Budaya Lokal dan Tradisi
Pancasila, sebagai dasar negara Indonesia, berakar dari budaya dan tradisi yang sudah ada sejak puluhan abad yang lalu. Elemen-elemen seperti gotong royong, keharmonisan sosial, dan penghormatan terhadap alam dan kehidupan merupakan prinsip yang banyak dijumpai dalam tradisi suku-suku di Indonesia. Soekarno mengambil prinsip-prinsip ini dan merumuskannya dalam Pancasila.
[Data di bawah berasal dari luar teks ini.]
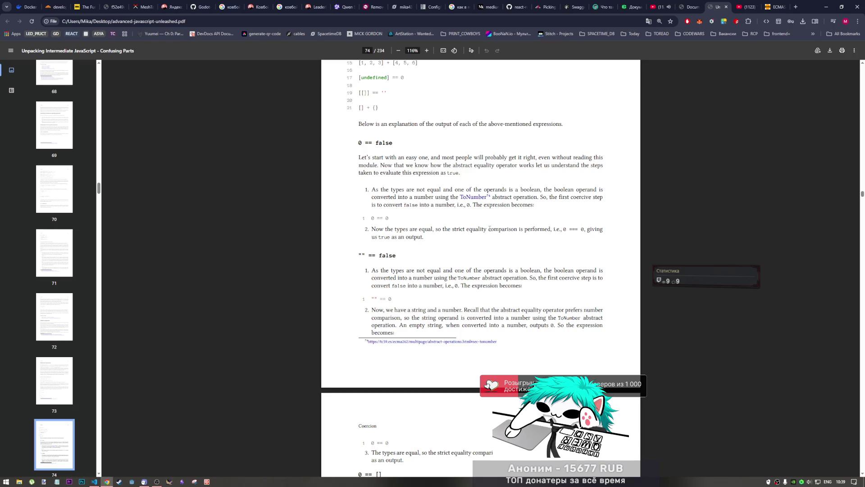
{"action": "scroll", "coordinate": [455, 200], "scroll_direction": "down", "scroll_amount": 1}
Pandangan Dunia dan Teologi
Selama masa penjajahan dan pergerakan nasionalisme Indonesia, pemikiran Soekarno banyak dipengaruhi oleh berbagai pandangan dunia dan teologi. Salah satunya adalah nilai-nilai humanisme dan demokrasi yang diperoleh dari interaksi dengan Barat dan delapan abad penjajahan di bawah Belanda.
Konstitusi Negara Lain
Soekarno juga mempelajari konstitusi negara lain untuk dibandingkan dan diadopsi ide-ide terbaiknya. Misalnya, prinsip keseimbangan kekuasaan (checks and balances) seperti dalam konstitusi Amerika Serikat, atau ide tentang kesejahteraan sosial yang kuat dalam konstitusi banyak negara Eropa.
Penyusunan Pancasila
Setelah berbagai proses ekstraksi dan penyesuaian ide, proses penyusunan Pancasila pun dimulai. Dengan tujuan untuk menciptakan suatu ideologi negara yang mampu menjembatani berbagai perbedaan di Indonesia dan menciptakan suatu jaminan tentang kesamaan dan keadilan, lima prinsip Pancasila secara resmi diproporsikan oleh Soekarno pada tanggal 1 Juni 1945. Prinsip-prinsip tersebut meliputi Ketuhanan Yang Maha Esa, Kemanusiaan yang Adil dan Beradab, Persatuan Indonesia, Kerakyatan yang Dipimpin oleh Hikmat Kebijaksanaan dalam Permusyawaratan Perwakilan, dan Keadilan Sosial bagi seluruh Rakyat Indonesia.
Kesimpulan
Dengan demikian, pembentukan Pancasila sebagai rumusan dasar negara Indonesia adalah sebuah proses yang panjang dan kompleks yang mengambil inspirasi dari berbagai sumber. Prestasi luar biasa dari Ir. Soekarno dan para pendiri lainnya dalam menyusun Pancasila membantu memperkuat identitas nasional kita dan menjadi ciri khas demokrasi Indonesia. Dalam konteks ini, Pancasila bukan hanya merupakan dasar filosofis atau ideologi politik, tetapi juga suatu pandangan hidup yang berasal dari dan untuk rakyat Indonesia.